« La discipline du yoga a été instrumentalisée »
Que ce soit au sein de la culture mainstream ou au sein de ces contre-cultures critiques du capitalisme, les idées véhiculées par le new age et leur vision de l'individu présentent des affinités avec l'idéologie néolibérale, faisant souvent de leurs adeptes, volontairement ou involontairement, des ambassadeurs de certains pans de cette idéologie. Du new age à la Silicon Valley, c'est l'histoire de cette mutation qu'il reste à expliciter, pour comprendre comment le yoga contemporain mondialisé est devenu une caisse de résonance de discours néolibéraux. (89)
[…] j’ai été interpellé par les idées et représentations véhiculées dans ce milieu, au nom d’une philosophie ancienne : responsabilité extrême conférée à l’individu sur son bonheur, son destin, et sa santé ; apologie de la résilience, de l’adaptabilité et de l’acceptation ; exigence d’un travail permanent de perfectionnement personnel pour accéder à l’épanouissement.

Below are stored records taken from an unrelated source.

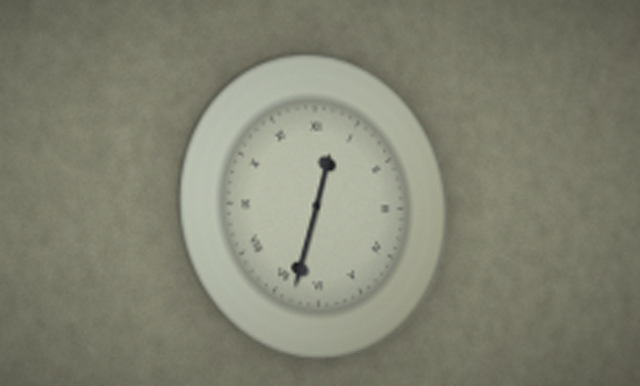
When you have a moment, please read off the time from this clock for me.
12:33
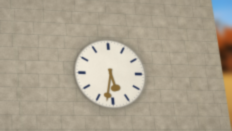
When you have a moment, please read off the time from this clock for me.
5:32
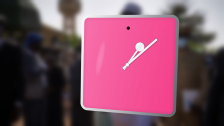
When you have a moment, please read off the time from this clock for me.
1:08
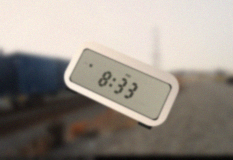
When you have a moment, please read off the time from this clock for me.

Ces impératifs de bien-être, de bonheur et de perfectionnement de soi érigés en nouvelle morale m’ont semblé étonnamment en phase avec certaines idées au cœur de l’idéologie néolibérale, qui laissent penser que le bien-être, le bonheur ou la réussite sont une affaire de stratégies individuelles et non des questions politiques ; qui encourage l’individu à se concevoir comme une petite entreprise à gérer selon une logique de compétitivité et de performance…
Ainsi , sous un discours en apparence libérateur, le développement personnel promeut une vision de l’individu conforme au sujet idéal du capitalisme néolibéral : totalement autonome et affranchi des conditionnements sociaux, volontaire, optimiste, résilient, adaptable, positif, performant dans tous des domaines. Sous couvert de réalisation personnelle et d’accomplissement de soi, il étend au domaine de la vie personnelle les logiques d’optimisation et d’efficacité initialement circonscrites au milieu de l’entreprise.
Cette généralisation de la biomorale permet commodément de faire reposer la responsabilité de sa santé et de son bien-être uniquement sur les efforts de l’individu, et de se détourner des dimensions politiques de la santé et du bien-être : démantèlement des services publics hospitaliers, multiplication des déserts médicaux, problèmes de santé liée à l’environnement (pollution, perturbateurs endocriniens, substance cancérigènes…), scandales sanitaires (amiante, chlordércone).
Pour reprendre les mots d’Iva Illouz et d’Edgar Cabanes, «la tyrannie de la pensée positive nous incite à croire au meilleur des mondes possibles tout en nous décourageant de concevoir le meilleur des mondes imaginables».